(WRITTEN TASK 1) Copy the part of the poem below between "So said, so" and "left them now.", inclusive.

START TEXT UNDER STUDY

She turned on her side and slept. Just so! So we resolve on a thing and sleep: So did the lady, ages ago.

That night the Duke said, "Dear or cheap As the cost of this cup of bliss may prove To body or soul, I will drain it deep."

And on the morrow, bold with love, He beckoned the bridegroom (close on call, As his duty bade, by the Duke's alcove)

And smiled "Twas a very funeral, Your lady will think, this feast of ours,— A shame to efface, whate'er befall!"

"What if we break from the Arno bowers, And try if Petraja, cool and green, Cure last night's fault with this morning's flowers?"

The bridegroom, not a thought to be seen On his steady brow and quiet mouth, Said, "Too much favor for me so mean!"

"But, alas! my lady leaves the South; Each wind that comes from the Apennine Is a menace to her tender youth:"

"Nor a way exists, the wise opine, If she quits her palace twice this year, To avert the flower of life's decline."

Quoth the Duke, "A sage and a kindly fear. Moreover Petraja is cold this spring: Be our feast to-night as usual here!"

And then to himself—"Which night shall bring Thy bride to her lover's embraces, fool— Or I am the fool, and thou art the king!"

"Yet my passion must wait a night, nor cool— For to-night the Envoy arrives from France Whose heart I unlock with thyself, my tool."

"I need thee still and might miss perchance To-day is not wholly lost, beside, With its hope of my lady's countenance:"

"For I ride—what should I do but ride? And passing her palace, if I list, May glance at its window—well betide!"

So said, so done: nor the lady missed One ray that broke from the ardent brow, Nor a curl of the lips where the spirit kissed.

Be sure that each renewed the vow, No morrow's sun should arise and set And leave them then as it left them now.

But next day passed, and next day yet, With still fresh cause to wait one day more Ere each leaped over the parapet.

And still, as love's brief morning wore, With a gentle start, half smile, half sigh, They found love not as it seemed before.

They thought it would work infallibly, But not in despite of heaven and earth: The rose would blow when the storm passed by.

Meantime they could profit in winter's dearth By store of fruits that supplant the rose: The world and its ways have a certain worth:

And to press a point while these oppose Were simple policy; better wait: We lose no friends and we gain no foes.

Meantime, worse fates than a lover's fate, Who daily may ride and pass and look Where his lady watches behind the grate!

END TEXT UNDER STUDY
START GIVEN DATA

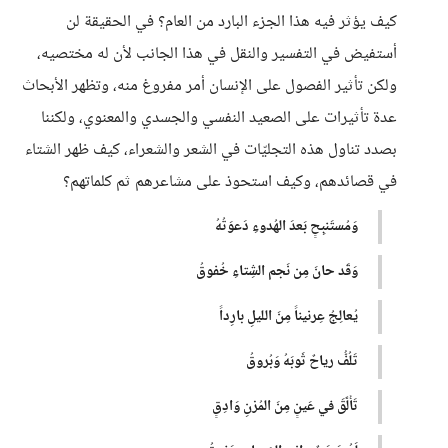
كيف يؤثر فيه هذا الجزء البارد من العام؟ في الحقيقة لن
أستفيض في التفسير والنقل في هذا الجانب لأن له مختصيه،
ولكن تأثير الفصول على الإنسان أمر مفروغ منه، وتظهر الأبحاث
عدة تأثيرات على الصعيد النفسي والجسدي والمعنوي، ولكننا
بصدد تناول هذه التجليّات في الشعر والشعراء، كيف ظهر الشتاء
في قصائدهم، وكيف استحوذ على مشاعرهم ثم كلماتهم؟
وَمُستَنبِحٍ بَعدَ الهُدوءِ دَعوَتُهُ
وَقَد حانَ مِن نَجم الشِتاءِ خُفوقُ
يُعالِجُ عِرنيناً مِنَ الليلِ بارِداً
تَلُفُّ رياحٌ ثَوبَهُ وَبُروقُ
تَأَلَّقَ في عَينٍ مِنَ المُزنِ وَادِقٍ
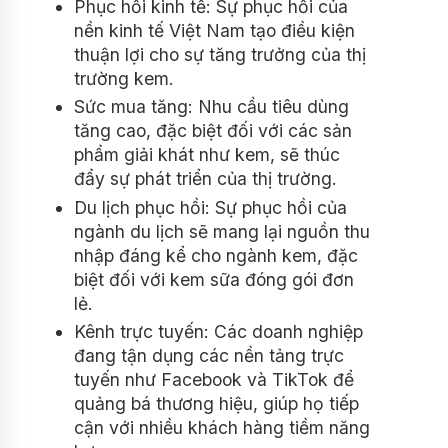
Phục hồi kinh tế: Sự phục hồi của
nền kinh tế Việt Nam tạo điều kiện
thuận lợi cho sự tăng trưởng của thị
trường kem.
Sức mua tăng: Nhu cầu tiêu dùng
tăng cao, đặc biệt đối với các sản
phẩm giải khát như kem, sẽ thúc
đẩy sự phát triển của thị trường.
Du lịch phục hồi: Sự phục hồi của
ngành du lịch sẽ mang lại nguồn thu
nhập đáng kể cho ngành kem, đặc
biệt đối với kem sữa đóng gói đơn
lẻ.
Kênh trực tuyến: Các doanh nghiệp
đang tận dụng các nền tảng trực
tuyến như Facebook và TikTok để
quảng bá thương hiệu, giúp họ tiếp
cận với nhiều khách hàng tiềm năng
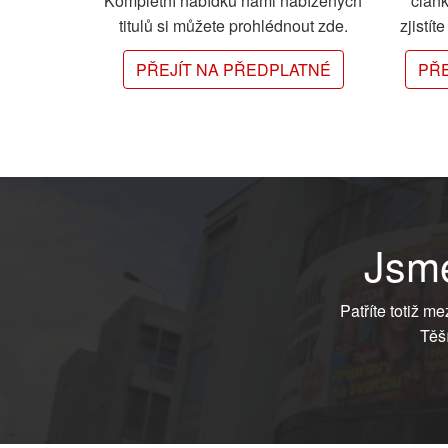
Kompletní nabídku námi nabízených
člán
titulů si můžete prohlédnout zde.
zjistít
PŘEJÍT NA PŘEDPLATNÉ
PŘE
Jsme
Patříte totiž m
Těš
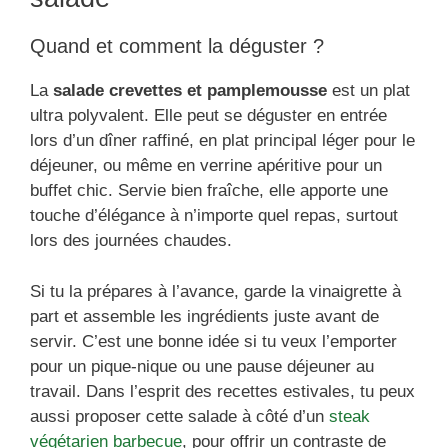
Quand et comment la déguster ?
La
salade crevettes et pamplemousse
est un plat
ultra polyvalent. Elle peut se déguster en entrée
lors d’un dîner raffiné, en plat principal léger pour le
déjeuner, ou même en verrine apéritive pour un
buffet chic. Servie bien fraîche, elle apporte une
touche d’élégance à n’importe quel repas, surtout
lors des journées chaudes.
Si tu la prépares à l’avance, garde la vinaigrette à
part et assemble les ingrédients juste avant de
servir. C’est une bonne idée si tu veux l’emporter
pour un pique-nique ou une pause déjeuner au
travail. Dans l’esprit des recettes estivales, tu peux
aussi proposer cette salade à côté d’un
steak
végétarien barbecue
, pour offrir un contraste de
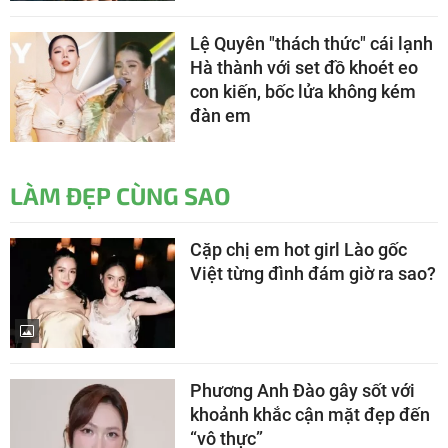
Lệ Quyên "thách thức" cái lạnh
Hà thành với set đồ khoét eo
con kiến, bốc lửa không kém
đàn em
LÀM ĐẸP CÙNG SAO
Cặp chị em hot girl Lào gốc
Việt từng đình đám giờ ra sao?
Phương Anh Đào gây sốt với
khoảnh khắc cận mặt đẹp đến
“vô thực”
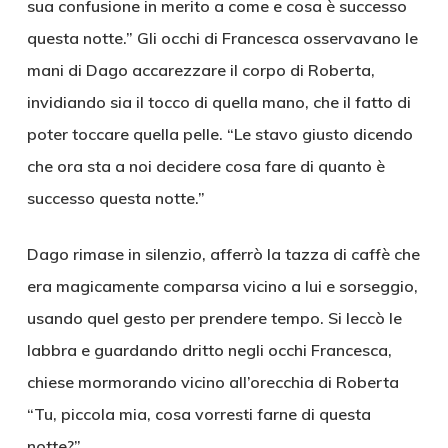
sua confusione in merito a come e cosa è successo
questa notte.” Gli occhi di Francesca osservavano le
mani di Dago accarezzare il corpo di Roberta,
invidiando sia il tocco di quella mano, che il fatto di
poter toccare quella pelle. “Le stavo giusto dicendo
che ora sta a noi decidere cosa fare di quanto è
successo questa notte.”
Dago rimase in silenzio, afferrò la tazza di caffè che
era magicamente comparsa vicino a lui e sorseggio,
usando quel gesto per prendere tempo. Si leccò le
labbra e guardando dritto negli occhi Francesca,
chiese mormorando vicino all’orecchia di Roberta
“Tu, piccola mia, cosa vorresti farne di questa
notte?”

END GIVEN DATA

(WRITTEN TASK 2) Repeat the entries above from their very first line through the line holding "تَأَلَّقَ في عَينٍ مِنَ المُزنِ وَادِقٍ", inclusive, and leave the pictures out.

(PROBLEM SOLUTION 1)
So said, so done: nor the lady missed One ray that broke from the ardent brow, Nor a curl of the lips where the spirit kissed.

Be sure that each renewed the vow, No morrow's sun should arise and set And leave them then as it left them now.

(PROBLEM SOLUTION 2)
كيف يؤثر فيه هذا الجزء البارد من العام؟ في الحقيقة لن
أستفيض في التفسير والنقل في هذا الجانب لأن له مختصيه،
ولكن تأثير الفصول على الإنسان أمر مفروغ منه، وتظهر الأبحاث
عدة تأثيرات على الصعيد النفسي والجسدي والمعنوي، ولكننا
بصدد تناول هذه التجليّات في الشعر والشعراء، كيف ظهر الشتاء
في قصائدهم، وكيف استحوذ على مشاعرهم ثم كلماتهم؟
وَمُستَنبِحٍ بَعدَ الهُدوءِ دَعوَتُهُ
وَقَد حانَ مِن نَجم الشِتاءِ خُفوقُ
يُعالِجُ عِرنيناً مِنَ الليلِ بارِداً
تَلُفُّ رياحٌ ثَوبَهُ وَبُروقُ
تَأَلَّقَ في عَينٍ مِنَ المُزنِ وَادِقٍ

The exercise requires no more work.